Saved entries
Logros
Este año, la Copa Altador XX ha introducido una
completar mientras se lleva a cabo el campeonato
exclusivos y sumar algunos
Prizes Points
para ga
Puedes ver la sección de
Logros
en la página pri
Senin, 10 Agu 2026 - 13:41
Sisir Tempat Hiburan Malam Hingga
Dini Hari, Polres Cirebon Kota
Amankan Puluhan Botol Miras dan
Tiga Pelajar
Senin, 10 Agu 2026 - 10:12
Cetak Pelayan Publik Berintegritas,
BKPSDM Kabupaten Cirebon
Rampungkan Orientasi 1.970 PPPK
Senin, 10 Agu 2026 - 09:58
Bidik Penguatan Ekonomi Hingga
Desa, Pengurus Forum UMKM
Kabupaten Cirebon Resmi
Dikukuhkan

> **Task to carry out**
Turn the text of every one of the items above into a numbered list with one line per number, and leave out any blank lines.

> **Written response**
1. Logros
2. Este año, la Copa Altador XX ha introducido una
3. completar mientras se lleva a cabo el campeonato
4. exclusivos y sumar algunos
5. Prizes Points
6. para ga
7. Puedes ver la sección de
8. Logros
9. en la página pri
10. Senin, 10 Agu 2026 - 13:41
11. Sisir Tempat Hiburan Malam Hingga
12. Dini Hari, Polres Cirebon Kota
13. Amankan Puluhan Botol Miras dan
14. Tiga Pelajar
15. Senin, 10 Agu 2026 - 10:12
16. Cetak Pelayan Publik Berintegritas,
17. BKPSDM Kabupaten Cirebon
18. Rampungkan Orientasi 1.970 PPPK
19. Senin, 10 Agu 2026 - 09:58
20. Bidik Penguatan Ekonomi Hingga
21. Desa, Pengurus Forum UMKM
22. Kabupaten Cirebon Resmi
23. Dikukuhkan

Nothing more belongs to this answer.